A Canadian skier died in the Haines Pass last week after being swept over a cliff and buried beneath more than three feet of snow, an Atlin Royal Canadian Mounted Police constable said Tuesday.

  Maxim Arsenault, of Whistler, B.C., was skiing on a slope near Pleasant Camp with a film crew on Wednesday, April 20, when he triggered a snow slide around 10:30 a.m. Yukon time.  

“He was skiing down the side of a mountain and as he was carving, he triggered a snow slide which ended up sweeping him down the side of the mountain and forcing him off a small 30-foot cliff. The snow slide subsequently buried him,” said Atlin RCMP constable Pat Russell.

  Arsenault, 36, was wearing a locator beacon, an AvaLung breathing device and an avalanche airbag, but didn’t have time to deploy the airbag during the slide, Russell said. “He was prepared. He had all the gear necessary for that kind of extreme skiing,” he said.

  Because of the nature of the accident, it likely wouldn’t have made a difference if Arsenault had been able to deploy the airbag, Russell added.

  “Given the circumstances it didn’t seem like he had the ability to use it. Snow was coming from directly above, as opposed to from underneath his feet,” he said.

  The group was not heli-skiing and had snowmachined into the area, Russell said.

  Fellow skiers were able to partially dig Arsenault out, but he was already dead, said Philippe Brient, president of the Atlin Search and Rescue Society.

  Atlin RCMP was notified of the accident by an international emergency response company, which uses GPS coordinates and an SOS messaging system to coordinate search and rescues. The abbreviated message the RCMP received was “crevasse…one dead…send help,” Russell said.

  “We understood we were responding to a fatality on the mountainside,” he said.

  The Atlin RCMP contracted with Atlin Search and Rescue which worked with Discovery Helicopters to fly a three-man team in to locate the surviving skiers and recover Arsenault’s body.

“The victim wasn’t actually in a crevasse but in a concavity (terrain trap) at the bottom of a small 30-foot cliff from which the victim had fallen while skiing,” Brient said.

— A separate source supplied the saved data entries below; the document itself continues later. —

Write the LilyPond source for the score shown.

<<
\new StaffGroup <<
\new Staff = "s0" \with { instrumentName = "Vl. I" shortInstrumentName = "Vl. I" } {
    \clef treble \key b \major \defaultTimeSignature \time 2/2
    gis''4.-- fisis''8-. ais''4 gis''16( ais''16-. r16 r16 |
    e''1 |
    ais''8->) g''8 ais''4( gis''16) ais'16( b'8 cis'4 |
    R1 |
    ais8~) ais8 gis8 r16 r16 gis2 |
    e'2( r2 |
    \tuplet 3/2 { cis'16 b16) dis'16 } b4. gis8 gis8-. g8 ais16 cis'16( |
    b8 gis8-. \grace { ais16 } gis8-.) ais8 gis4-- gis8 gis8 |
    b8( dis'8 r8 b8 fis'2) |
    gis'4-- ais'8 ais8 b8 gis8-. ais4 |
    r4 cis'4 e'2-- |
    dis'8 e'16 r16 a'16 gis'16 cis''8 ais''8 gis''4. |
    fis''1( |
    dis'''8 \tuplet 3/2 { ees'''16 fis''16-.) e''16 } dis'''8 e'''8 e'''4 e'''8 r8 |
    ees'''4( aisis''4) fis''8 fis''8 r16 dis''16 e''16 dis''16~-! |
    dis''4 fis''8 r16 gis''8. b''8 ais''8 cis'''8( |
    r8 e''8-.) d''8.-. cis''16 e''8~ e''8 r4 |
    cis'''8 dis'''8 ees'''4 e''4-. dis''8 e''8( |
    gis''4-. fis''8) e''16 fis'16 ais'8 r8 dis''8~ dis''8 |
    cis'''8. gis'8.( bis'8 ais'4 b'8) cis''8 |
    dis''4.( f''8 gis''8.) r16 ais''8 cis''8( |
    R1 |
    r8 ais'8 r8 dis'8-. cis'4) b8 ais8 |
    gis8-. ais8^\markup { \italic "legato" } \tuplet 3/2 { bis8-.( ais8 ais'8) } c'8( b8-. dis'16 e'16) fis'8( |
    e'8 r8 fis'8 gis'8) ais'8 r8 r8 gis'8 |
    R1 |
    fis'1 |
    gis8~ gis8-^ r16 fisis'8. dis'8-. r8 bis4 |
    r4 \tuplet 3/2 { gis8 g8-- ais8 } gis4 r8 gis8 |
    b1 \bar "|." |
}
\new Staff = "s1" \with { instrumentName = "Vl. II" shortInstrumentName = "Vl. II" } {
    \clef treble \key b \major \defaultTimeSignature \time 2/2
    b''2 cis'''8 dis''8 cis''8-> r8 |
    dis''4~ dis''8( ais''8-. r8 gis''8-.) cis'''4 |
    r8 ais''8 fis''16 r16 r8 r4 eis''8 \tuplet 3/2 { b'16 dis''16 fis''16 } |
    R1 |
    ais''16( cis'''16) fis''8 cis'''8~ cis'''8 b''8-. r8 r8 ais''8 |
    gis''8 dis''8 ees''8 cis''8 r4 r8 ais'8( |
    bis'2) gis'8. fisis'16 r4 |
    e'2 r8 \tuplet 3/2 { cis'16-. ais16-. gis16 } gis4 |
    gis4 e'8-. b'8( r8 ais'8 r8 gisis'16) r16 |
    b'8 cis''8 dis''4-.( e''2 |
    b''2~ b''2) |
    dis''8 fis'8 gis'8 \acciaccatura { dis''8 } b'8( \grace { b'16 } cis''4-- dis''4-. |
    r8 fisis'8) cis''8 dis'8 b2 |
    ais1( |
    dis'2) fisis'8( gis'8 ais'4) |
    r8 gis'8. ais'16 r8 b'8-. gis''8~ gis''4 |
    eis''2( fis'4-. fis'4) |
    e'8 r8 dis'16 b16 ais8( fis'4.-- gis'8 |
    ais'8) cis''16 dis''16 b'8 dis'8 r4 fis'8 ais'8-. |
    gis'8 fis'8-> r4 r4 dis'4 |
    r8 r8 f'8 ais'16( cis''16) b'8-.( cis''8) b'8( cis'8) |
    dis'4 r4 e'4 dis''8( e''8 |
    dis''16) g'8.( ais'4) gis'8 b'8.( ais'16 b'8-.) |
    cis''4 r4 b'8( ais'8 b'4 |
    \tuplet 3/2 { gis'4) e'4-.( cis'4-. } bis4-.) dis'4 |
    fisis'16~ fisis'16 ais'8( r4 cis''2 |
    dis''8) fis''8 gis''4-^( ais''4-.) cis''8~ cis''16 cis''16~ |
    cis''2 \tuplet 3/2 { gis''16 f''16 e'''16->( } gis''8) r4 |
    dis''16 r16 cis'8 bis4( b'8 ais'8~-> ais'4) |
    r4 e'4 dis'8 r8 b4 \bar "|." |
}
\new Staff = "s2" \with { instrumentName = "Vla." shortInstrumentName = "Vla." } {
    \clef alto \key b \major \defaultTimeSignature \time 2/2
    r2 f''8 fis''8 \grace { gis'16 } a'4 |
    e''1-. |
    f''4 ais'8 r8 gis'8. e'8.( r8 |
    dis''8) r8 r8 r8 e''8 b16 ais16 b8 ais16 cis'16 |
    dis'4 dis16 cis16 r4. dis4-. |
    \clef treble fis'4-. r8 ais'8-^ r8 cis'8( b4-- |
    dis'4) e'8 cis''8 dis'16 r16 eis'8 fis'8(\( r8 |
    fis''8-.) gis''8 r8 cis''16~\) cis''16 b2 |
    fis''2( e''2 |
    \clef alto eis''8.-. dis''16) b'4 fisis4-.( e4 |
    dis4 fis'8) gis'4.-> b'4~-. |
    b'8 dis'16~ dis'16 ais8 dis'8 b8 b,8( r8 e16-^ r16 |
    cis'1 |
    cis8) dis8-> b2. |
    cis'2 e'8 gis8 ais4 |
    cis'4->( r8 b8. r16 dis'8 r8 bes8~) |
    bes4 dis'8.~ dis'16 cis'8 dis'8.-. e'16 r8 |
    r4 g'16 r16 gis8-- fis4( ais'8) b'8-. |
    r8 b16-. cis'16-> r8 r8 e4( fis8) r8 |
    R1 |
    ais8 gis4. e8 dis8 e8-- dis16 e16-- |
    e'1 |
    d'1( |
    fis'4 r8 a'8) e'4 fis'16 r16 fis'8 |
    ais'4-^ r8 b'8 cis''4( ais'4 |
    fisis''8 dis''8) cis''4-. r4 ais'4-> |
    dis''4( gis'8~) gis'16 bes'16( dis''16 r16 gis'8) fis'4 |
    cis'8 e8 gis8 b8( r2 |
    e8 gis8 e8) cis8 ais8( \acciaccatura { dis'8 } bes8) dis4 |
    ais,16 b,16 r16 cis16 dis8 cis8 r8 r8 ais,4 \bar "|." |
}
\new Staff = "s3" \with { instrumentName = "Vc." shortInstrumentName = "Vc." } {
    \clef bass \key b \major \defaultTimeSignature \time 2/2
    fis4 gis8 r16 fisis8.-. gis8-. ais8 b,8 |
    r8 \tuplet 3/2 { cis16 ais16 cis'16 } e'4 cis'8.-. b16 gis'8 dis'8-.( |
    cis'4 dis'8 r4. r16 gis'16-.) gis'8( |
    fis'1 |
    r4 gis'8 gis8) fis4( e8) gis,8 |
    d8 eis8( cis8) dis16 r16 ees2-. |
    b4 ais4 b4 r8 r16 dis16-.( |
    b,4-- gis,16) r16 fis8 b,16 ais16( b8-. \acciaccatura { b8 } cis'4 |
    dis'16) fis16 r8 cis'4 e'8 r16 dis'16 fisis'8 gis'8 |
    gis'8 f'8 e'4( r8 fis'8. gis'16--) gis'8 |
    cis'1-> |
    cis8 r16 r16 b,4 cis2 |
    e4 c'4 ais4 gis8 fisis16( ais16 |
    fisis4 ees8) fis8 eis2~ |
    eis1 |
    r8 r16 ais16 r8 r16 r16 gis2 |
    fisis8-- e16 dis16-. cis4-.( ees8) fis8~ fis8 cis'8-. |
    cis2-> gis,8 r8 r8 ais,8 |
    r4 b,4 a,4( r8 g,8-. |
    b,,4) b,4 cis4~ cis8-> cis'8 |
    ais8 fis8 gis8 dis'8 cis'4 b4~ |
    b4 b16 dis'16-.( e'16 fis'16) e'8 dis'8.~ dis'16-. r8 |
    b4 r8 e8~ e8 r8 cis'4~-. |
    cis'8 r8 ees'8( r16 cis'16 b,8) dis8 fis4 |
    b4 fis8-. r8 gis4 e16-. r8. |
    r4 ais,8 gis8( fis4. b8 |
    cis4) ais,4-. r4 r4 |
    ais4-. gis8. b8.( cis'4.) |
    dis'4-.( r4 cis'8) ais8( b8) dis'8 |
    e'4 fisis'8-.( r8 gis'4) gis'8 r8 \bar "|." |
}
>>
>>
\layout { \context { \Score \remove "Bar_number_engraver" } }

  The Haines Avalanche Information Center listed Haines Pass conditions for April 20 as “considerable,” which means human-triggered avalanches are likely.

  “Dangerous avalanche conditions,” the site read. “Careful snowpack evaluation, cautious route-finding and conservative decision-making essential.”

  Russell said dangerous conditions caused by mild weather recently led heli-ski outfit Atlin Heli Sports to shut down for the remainder of the season.

  “They’ve shut down due to the treacherous conditions. They don’t want to risk it,” Russell said.

  According to Powder Magazine, Arsenault “first earned recognition in the ski world beyond Whistler in 2013, when his heavy metal and cliff dropping edit earned a slot in the TGR Co-Lab. However, well before he earned a national spotlight, the Québécois was known to many as a dedicated and talented skier with uncontainable energy and spirit.”